1 PRÉSENTATION
Le Suicide, ouvrage d’Émile Durkheim, publié en 1897.
2 LE SUICIDE EST UN FAIT SOCIAL
Dans cet ouvrage classique de la sociologie, Émile Durkheim entreprend de démontrer comment le suicide, phénomène qui ne saurait a priori relever que de la sphère privée, peut également être appréhendé comme un fait social. Après avoir examiné puis invalidé tour à tour les explications d’ordre psychologique ou pathologique (folie, hérédité, climat, imitation, etc.), Durkheim se tourne vers les données statistiques qui révèlent de fortes disparités des taux de suicide selon les pays et les milieux sociaux ainsi qu’une certaine régularité du nombre de suicides annuels dans une société donnée. Le suicide est bien un fait social, qui doit s’expliquer à ce titre par d’autres faits sociaux.
3 TYPOLOGIE DES SUICIDES
Durkheim propose une typologie des suicides qu’il met en relation avec le niveau d’intégration et le niveau de régulation des sociétés. Un excès d’intégration favorise le suicide altruiste (lorsque l’individu est attaché à la société au point d’être prêt à se sacrifier pour elle par abnégation) tandis qu’un excès de régulation peut pousser au suicide fataliste celui qui ne peut plus supporter le poids trop lourd de la norme sociale. Ces deux types de suicide, caractéristiques des sociétés traditionnelles, sont devenus rares. Dans les sociétés industrielles dominent le suicide égoïste et le suicide anomique.
Le suicide égoïste est le signe d’une intégration sociale insuffisante de l’individu. Par exemple, les protestants ont une plus forte propension au suicide que les catholiques en raison du degré élevé d’individualisme de leur religion (pratique du libre examen) et les catholiques se suicident plus que les juifs chez qui l’intégration au groupe est particulièrement forte. Ainsi, la religion protège l’individu du suicide en participant à son intégration sociale, tout comme le fait la cellule familiale : le taux de suicide est plus fort chez les hommes célibataires que chez les hommes mariés. Enfin, les suicides décroissent en temps de guerre, où le sentiment d’appartenance à la collectivité renforce le groupe.

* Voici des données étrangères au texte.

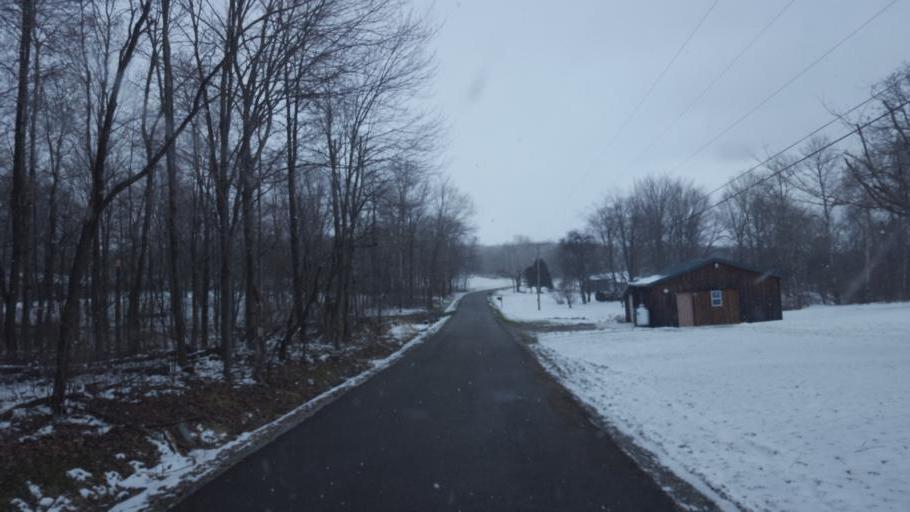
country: US
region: Pennsylvania
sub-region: Mercer County
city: Stoneboro
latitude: 41.4247
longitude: -80.0746
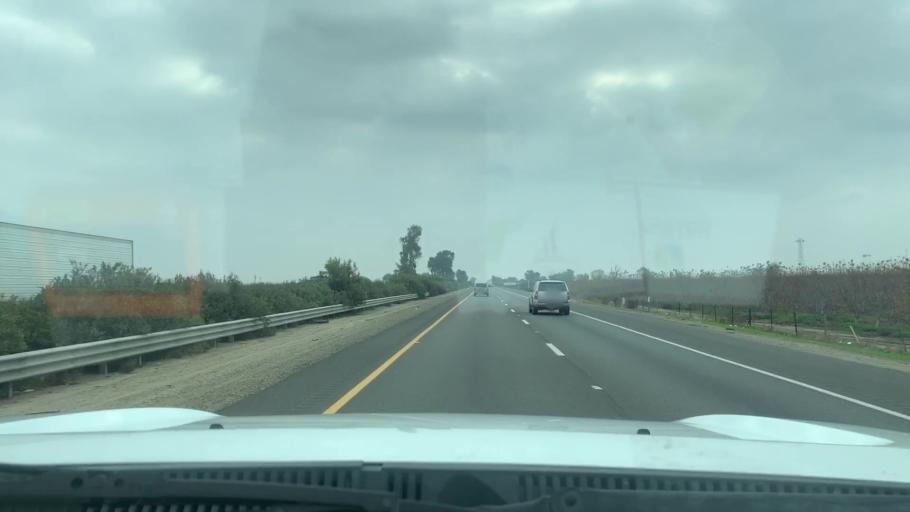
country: US
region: California
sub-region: Tulare County
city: Tipton
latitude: 36.1180
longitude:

Le suicide anomique est selon Durkheim la forme dominante de suicide, celle à laquelle il accorde le plus d’importance. À travers lui s’expriment les dérèglements sociaux caractéristiques des sociétés industrielles. Il est le plus fréquent dans les périodes de mutations profondes (que ce soit des crises économiques ou des périodes de croissance), lorsque la société n’exerce plus son influence modératrice sur les individus dont les aspirations, en augmentation brutale, ne sont jamais complètement satisfaites (situation d’anomie).
4 POSTÉRITÉ DE L’OUVRAGE
Le Suicide est un ouvrage pionnier de la sociologie empirique et Durkheim parvient à y proposer, malgré l’absence de méthodes quantitatives très élaborées, un modèle causal particulièrement complexe. Si certaines conclusions sont aujourd’hui contestées, comme celles qui affirment l’influence de l’urbanisation sur les taux de suicide — la situation s’est inversée puisque le nombre de suicides est aujourd’hui plus élevé en milieu rural —, nombre de ses observations restent valables et l’on a pu ainsi confirmer l’importance du rôle de la cellule familiale comme protection contre le suicide. Les plus fortes critiques sont d’ordre méthodologique. Elles ont surtout mis en cause la qualité et la fiabilité des données statistiques utilisées par Durkheim et les définitions institutionnelles du suicide sur lesquelles elles s’appuyaient.